Study text:

The Problem
Mira leads a 12-person engineering team that adopted Claude Code six months ago. Usage is high — developers love it — but the results are wildly inconsistent:
- Fragmented setups — Each developer has their own CLAUDE.md (or none). The agent behaves completely differently per person.
- Context amnesia — Every session starts from scratch. Claude doesn't remember that we switched to tRPC, that we deprecated the old auth module, or that we agreed on hexagonal architecture three months ago.
- No guardrails — Last week, a junior dev asked Claude to "clean up the project" and it deleted the entire
/scriptsdirectory. Didn't break main (they caught it in PR review), but it was close. - Inconsistent quality — Some developers get great results. Others get hallucinated APIs, wrong patterns, and code that doesn't fit the codebase. Nobody knows why.
- Zero measurement — They know Claude Code is "helpful" but can't quantify it. No data on task completion rate, context efficiency, or error patterns.
The team needs Claude Code to feel like a single, well-trained senior engineer that knows the codebase — not 12 random contractors with different instructions.
The Solution
Use everything-claude-code to implement a complete agent harness system: standardized CLAUDE.md templates, a shared skills library, memory persistence hooks, security guardrails, and measurement infrastructure.
Optional: Add claude-subconscious for persistent cross-session memory that builds up automatically over time.
Step-by-Step Walkthrough
Step 1: Standardize CLAUDE.md Across All Repos
Create a CLAUDE.md template that every repo must have. Add it to the company's repo template and backfill existing repos.
bash
# Install ECC for the scaffolding tools
npm install -g ecc-universal
# Generate a CLAUDE.md for an existing repo
cd your-repo
ecc init # Interactive wizard
Standard team CLAUDE.md structure:
markdown
# CLAUDE.md — [Service Name]
## What This Service Does
[2 sentences max. What problem does this solve? Who uses it?]
## Tech Stack
- Language: TypeScript 5.x (strict mode)
- Framework: Next.js 15 (App Router)
- Database: PostgreSQL 16 via Prisma ORM
- Auth: Clerk (not NextAuth — we migrated in Q3 2024)

Questions on the material:
• 1. In the walkthrough's standard CLAUDE.md template, what is listed as the auth provider, and what did it replace?
• 2. Print everything in the walkthrough from "- No guardrails" down to "and measurement infrastructure.", unchanged.

Information:
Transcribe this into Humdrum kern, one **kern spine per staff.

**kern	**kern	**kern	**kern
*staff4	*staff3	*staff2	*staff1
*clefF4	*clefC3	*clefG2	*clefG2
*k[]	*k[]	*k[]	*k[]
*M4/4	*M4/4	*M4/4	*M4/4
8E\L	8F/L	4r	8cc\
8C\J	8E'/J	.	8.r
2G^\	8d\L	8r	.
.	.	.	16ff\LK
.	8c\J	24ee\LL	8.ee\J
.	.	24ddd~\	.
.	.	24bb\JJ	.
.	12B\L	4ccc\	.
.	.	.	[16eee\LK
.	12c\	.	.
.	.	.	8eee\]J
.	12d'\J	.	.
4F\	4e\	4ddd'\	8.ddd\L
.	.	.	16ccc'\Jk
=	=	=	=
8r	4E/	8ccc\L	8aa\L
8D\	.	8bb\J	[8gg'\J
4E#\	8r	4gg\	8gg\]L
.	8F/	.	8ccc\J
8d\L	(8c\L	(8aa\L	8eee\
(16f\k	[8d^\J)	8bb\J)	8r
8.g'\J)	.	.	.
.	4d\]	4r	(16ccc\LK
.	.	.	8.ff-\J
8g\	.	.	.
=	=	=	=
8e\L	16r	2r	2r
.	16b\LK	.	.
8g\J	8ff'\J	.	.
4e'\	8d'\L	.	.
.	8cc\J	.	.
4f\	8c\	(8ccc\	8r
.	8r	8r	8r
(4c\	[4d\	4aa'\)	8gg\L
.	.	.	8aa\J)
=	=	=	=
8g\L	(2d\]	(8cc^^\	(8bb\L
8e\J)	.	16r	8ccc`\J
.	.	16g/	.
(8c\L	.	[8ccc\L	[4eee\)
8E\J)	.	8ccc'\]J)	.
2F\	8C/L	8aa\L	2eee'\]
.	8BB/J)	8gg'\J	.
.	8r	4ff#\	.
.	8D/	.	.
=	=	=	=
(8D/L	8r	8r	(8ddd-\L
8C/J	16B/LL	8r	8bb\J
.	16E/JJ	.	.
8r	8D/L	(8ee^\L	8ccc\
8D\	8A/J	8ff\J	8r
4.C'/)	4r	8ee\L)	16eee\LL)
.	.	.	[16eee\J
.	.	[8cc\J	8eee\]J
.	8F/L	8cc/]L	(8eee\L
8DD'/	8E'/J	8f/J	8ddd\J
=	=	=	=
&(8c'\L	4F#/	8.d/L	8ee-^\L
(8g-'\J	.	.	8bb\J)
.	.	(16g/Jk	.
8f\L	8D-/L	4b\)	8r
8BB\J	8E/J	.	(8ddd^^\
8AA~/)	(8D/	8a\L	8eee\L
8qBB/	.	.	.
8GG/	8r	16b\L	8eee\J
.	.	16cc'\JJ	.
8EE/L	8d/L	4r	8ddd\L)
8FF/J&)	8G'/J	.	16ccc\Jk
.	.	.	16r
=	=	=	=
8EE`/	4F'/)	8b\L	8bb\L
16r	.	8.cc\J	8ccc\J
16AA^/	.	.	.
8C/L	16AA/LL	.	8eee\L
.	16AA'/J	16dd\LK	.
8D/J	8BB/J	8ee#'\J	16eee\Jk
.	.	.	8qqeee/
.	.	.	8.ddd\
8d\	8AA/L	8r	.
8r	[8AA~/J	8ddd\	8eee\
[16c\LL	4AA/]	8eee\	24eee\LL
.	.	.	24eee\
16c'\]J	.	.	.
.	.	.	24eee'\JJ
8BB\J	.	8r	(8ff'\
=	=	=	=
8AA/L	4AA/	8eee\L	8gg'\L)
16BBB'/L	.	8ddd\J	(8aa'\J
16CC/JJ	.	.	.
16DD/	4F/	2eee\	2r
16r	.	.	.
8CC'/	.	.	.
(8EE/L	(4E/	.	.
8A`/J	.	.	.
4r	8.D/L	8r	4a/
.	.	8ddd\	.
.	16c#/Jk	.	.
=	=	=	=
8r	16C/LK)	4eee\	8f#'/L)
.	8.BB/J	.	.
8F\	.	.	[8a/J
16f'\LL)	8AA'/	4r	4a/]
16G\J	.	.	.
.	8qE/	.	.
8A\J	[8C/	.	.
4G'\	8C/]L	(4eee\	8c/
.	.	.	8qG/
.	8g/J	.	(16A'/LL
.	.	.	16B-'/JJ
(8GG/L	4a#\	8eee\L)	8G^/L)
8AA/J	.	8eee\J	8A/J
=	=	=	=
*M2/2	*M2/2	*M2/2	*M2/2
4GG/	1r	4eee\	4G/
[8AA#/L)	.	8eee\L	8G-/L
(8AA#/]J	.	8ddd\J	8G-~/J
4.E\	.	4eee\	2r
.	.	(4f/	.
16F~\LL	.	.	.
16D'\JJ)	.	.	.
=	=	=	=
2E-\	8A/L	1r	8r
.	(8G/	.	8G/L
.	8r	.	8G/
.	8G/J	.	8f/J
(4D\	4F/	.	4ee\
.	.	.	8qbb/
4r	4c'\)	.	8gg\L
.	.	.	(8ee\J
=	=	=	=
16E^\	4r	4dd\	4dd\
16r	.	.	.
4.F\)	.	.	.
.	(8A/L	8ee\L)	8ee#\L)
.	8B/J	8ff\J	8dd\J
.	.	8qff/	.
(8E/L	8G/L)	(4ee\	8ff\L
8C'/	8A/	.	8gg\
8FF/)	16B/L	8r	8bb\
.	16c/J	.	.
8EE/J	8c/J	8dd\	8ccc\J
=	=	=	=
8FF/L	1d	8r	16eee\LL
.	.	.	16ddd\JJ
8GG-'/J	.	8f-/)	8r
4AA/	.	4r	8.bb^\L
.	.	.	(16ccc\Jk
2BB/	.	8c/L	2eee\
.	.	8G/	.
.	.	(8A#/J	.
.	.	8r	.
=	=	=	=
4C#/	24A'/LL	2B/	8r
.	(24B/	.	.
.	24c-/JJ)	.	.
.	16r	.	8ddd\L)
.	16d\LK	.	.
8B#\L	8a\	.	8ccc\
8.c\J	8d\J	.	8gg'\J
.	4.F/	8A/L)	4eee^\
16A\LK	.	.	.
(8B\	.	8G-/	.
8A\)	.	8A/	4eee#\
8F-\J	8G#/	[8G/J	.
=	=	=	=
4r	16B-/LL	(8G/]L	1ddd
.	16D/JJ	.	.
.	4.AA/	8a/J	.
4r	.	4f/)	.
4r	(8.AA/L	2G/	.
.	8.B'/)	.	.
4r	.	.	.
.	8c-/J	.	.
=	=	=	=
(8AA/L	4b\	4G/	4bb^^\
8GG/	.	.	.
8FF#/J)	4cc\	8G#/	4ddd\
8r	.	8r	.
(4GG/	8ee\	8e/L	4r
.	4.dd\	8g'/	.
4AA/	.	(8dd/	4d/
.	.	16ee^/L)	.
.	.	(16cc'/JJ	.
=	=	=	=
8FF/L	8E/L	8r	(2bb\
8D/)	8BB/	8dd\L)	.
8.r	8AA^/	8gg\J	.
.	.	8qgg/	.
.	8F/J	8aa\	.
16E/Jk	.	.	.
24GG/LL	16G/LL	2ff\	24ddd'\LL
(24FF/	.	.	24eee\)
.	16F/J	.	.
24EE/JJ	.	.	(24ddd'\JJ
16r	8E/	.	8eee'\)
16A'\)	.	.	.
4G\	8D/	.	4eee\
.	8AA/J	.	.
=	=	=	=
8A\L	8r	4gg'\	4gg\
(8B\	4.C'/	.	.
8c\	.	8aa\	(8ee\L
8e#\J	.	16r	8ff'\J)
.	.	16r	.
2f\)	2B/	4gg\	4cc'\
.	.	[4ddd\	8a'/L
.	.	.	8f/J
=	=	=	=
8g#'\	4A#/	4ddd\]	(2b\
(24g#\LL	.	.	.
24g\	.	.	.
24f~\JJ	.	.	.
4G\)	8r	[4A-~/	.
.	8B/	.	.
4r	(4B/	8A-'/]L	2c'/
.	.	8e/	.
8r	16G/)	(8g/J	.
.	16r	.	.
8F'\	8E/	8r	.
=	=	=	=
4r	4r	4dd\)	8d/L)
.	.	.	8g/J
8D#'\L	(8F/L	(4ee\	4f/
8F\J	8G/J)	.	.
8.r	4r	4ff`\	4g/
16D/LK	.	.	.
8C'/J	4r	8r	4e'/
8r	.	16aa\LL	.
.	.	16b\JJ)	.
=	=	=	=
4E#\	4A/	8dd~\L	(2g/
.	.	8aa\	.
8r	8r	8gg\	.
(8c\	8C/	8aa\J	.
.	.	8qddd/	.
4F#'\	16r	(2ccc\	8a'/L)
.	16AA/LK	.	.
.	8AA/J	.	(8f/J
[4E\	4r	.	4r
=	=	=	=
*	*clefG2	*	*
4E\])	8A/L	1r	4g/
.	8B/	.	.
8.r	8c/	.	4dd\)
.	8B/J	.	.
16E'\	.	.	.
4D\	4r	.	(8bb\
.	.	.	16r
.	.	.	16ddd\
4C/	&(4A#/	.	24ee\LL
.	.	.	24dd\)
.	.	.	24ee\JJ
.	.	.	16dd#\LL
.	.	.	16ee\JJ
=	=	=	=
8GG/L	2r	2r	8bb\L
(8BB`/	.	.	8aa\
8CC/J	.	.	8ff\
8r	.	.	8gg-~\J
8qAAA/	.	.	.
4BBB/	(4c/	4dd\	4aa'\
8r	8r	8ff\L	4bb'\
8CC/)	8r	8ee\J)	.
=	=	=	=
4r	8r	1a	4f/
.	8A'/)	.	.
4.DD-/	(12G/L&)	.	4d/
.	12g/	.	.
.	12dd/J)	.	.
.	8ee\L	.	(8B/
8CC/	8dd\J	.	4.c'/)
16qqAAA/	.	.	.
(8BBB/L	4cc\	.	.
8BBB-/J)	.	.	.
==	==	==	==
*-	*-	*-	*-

Answers to the exercises:
• 1. Clerk, which replaced NextAuth in a migration in Q3 2024.

• 2.
- No guardrails — Last week, a junior dev asked Claude to "clean up the project" and it deleted the entire
/scriptsdirectory. Didn't break main (they caught it in PR review), but it was close. - Inconsistent quality — Some developers get great results. Others get hallucinated APIs, wrong patterns, and code that doesn't fit the codebase. Nobody knows why.
- Zero measurement — They know Claude Code is "helpful" but can't quantify it. No data on task completion rate, context efficiency, or error patterns.
The team needs Claude Code to feel like a single, well-trained senior engineer that knows the codebase — not 12 random contractors with different instructions.
The Solution
Use everything-claude-code to implement a complete agent harness system: standardized CLAUDE.md templates, a shared skills library, memory persistence hooks, security guardrails, and measurement infrastructure.